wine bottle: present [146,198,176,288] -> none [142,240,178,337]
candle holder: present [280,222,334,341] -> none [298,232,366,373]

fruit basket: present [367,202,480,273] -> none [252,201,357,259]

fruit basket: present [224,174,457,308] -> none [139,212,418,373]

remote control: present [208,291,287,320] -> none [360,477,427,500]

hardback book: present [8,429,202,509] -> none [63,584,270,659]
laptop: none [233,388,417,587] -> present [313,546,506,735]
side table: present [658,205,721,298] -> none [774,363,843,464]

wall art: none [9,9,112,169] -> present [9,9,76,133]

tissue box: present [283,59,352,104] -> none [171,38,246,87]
————
# Task requirements
The lines from the one holding "wall art: none" to the final line of the entries, both included, are what should be output, exactly and alone.

# Exercise output
wall art: none [9,9,112,169] -> present [9,9,76,133]

tissue box: present [283,59,352,104] -> none [171,38,246,87]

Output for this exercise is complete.